**Work instruction**: Print every line below exactly. Skip the pictures.

**Data excerpts**:
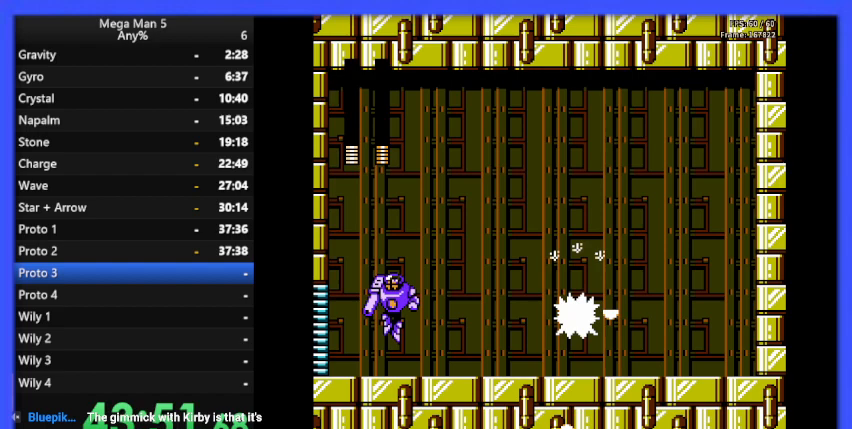
{"buttons": ["B", "DPAD_RIGHT"], "events": [[100, "A", "up"], [100, "DPAD_RIGHT", "up"], [200, "DPAD_LEFT", "down"], [300, "B", "up"], [367, "B", "down"], [433, "DPAD_UP", "down"], [467, "DPAD_LEFT", "up"], [500, "DPAD_RIGHT", "down"], [500, "DPAD_UP", "up"]]}
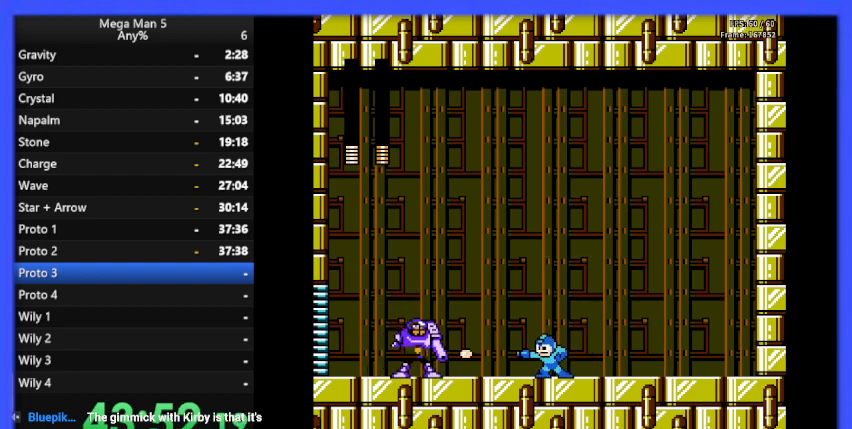
{"buttons": ["B", "DPAD_RIGHT"], "events": []}
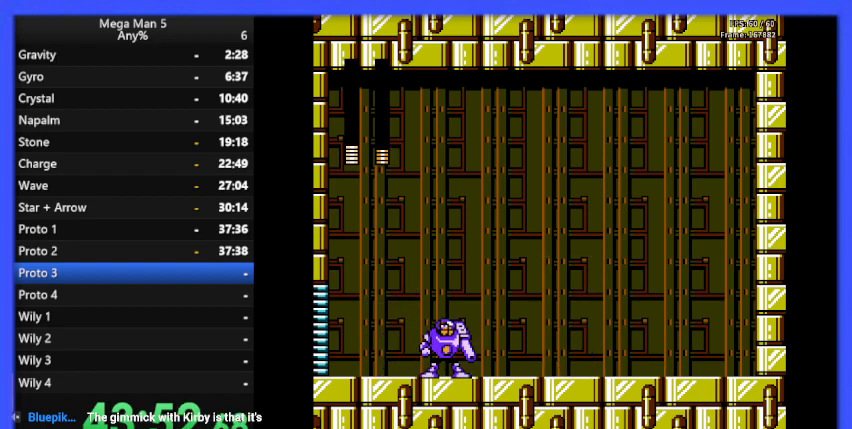
{"buttons": ["B", "DPAD_UP"], "events": [[433, "DPAD_RIGHT", "up"], [433, "DPAD_UP", "down"], [467, "DPAD_UP", "up"], [500, "DPAD_UP", "down"]]}
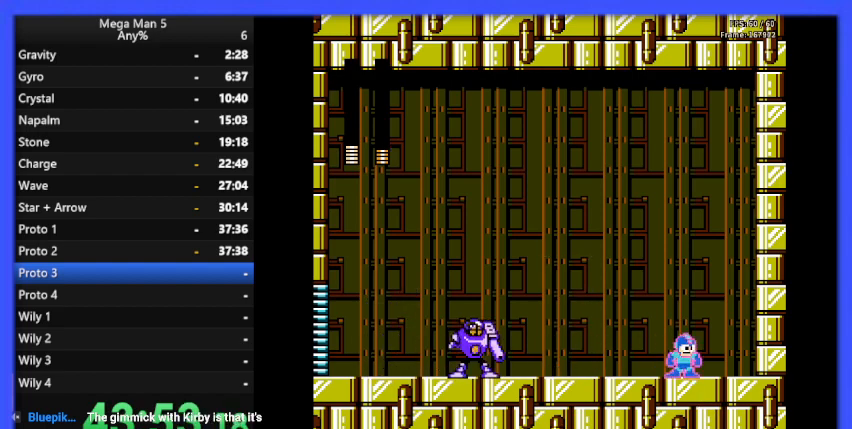
{"buttons": ["B", "DPAD_LEFT"], "events": [[33, "DPAD_LEFT", "down"], [33, "DPAD_UP", "up"], [133, "DPAD_LEFT", "up"], [433, "B", "up"], [467, "DPAD_LEFT", "down"], [500, "B", "down"]]}
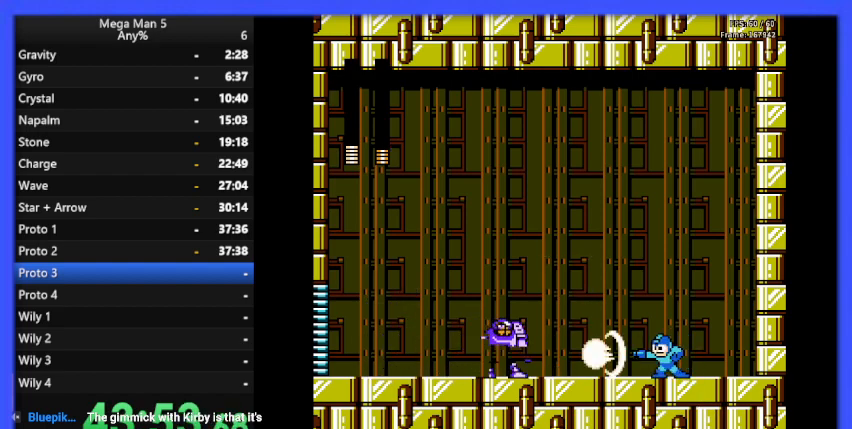
{"buttons": ["DPAD_LEFT"], "events": [[67, "DPAD_LEFT", "up"], [133, "DPAD_RIGHT", "down"], [433, "DPAD_RIGHT", "up"], [500, "B", "up"], [500, "DPAD_LEFT", "down"]]}
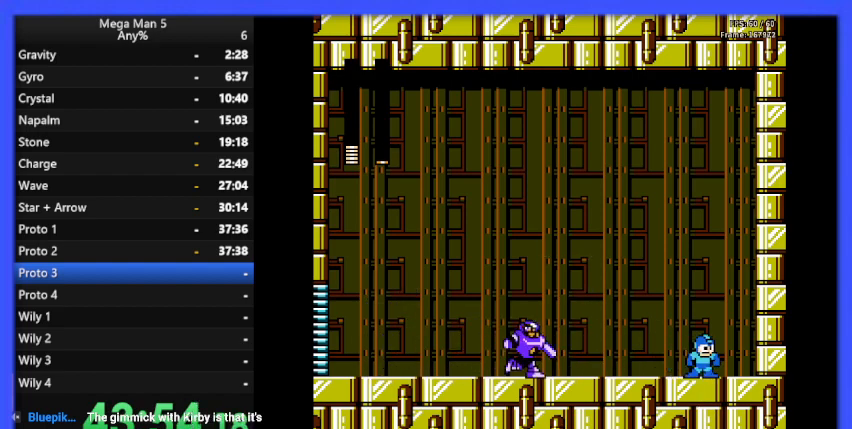
{"buttons": ["B"], "events": [[67, "B", "down"], [100, "DPAD_LEFT", "up"], [167, "B", "up"], [233, "B", "down"], [233, "DPAD_LEFT", "down"], [300, "B", "up"], [333, "DPAD_LEFT", "up"], [367, "B", "down"], [433, "B", "up"], [500, "B", "down"]]}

**Task solution**:
{"buttons": ["B", "DPAD_RIGHT"], "events": [[100, "A", "up"], [100, "DPAD_RIGHT", "up"], [200, "DPAD_LEFT", "down"], [300, "B", "up"], [367, "B", "down"], [433, "DPAD_UP", "down"], [467, "DPAD_LEFT", "up"], [500, "DPAD_RIGHT", "down"], [500, "DPAD_UP", "up"]]}
{"buttons": ["B", "DPAD_RIGHT"], "events": []}
{"buttons": ["B", "DPAD_UP"], "events": [[433, "DPAD_RIGHT", "up"], [433, "DPAD_UP", "down"], [467, "DPAD_UP", "up"], [500, "DPAD_UP", "down"]]}
{"buttons": ["B", "DPAD_LEFT"], "events": [[33, "DPAD_LEFT", "down"], [33, "DPAD_UP", "up"], [133, "DPAD_LEFT", "up"], [433, "B", "up"], [467, "DPAD_LEFT", "down"], [500, "B", "down"]]}
{"buttons": ["DPAD_LEFT"], "events": [[67, "DPAD_LEFT", "up"], [133, "DPAD_RIGHT", "down"], [433, "DPAD_RIGHT", "up"], [500, "B", "up"], [500, "DPAD_LEFT", "down"]]}
{"buttons": ["B"], "events": [[67, "B", "down"], [100, "DPAD_LEFT", "up"], [167, "B", "up"], [233, "B", "down"], [233, "DPAD_LEFT", "down"], [300, "B", "up"], [333, "DPAD_LEFT", "up"], [367, "B", "down"], [433, "B", "up"], [500, "B", "down"]]}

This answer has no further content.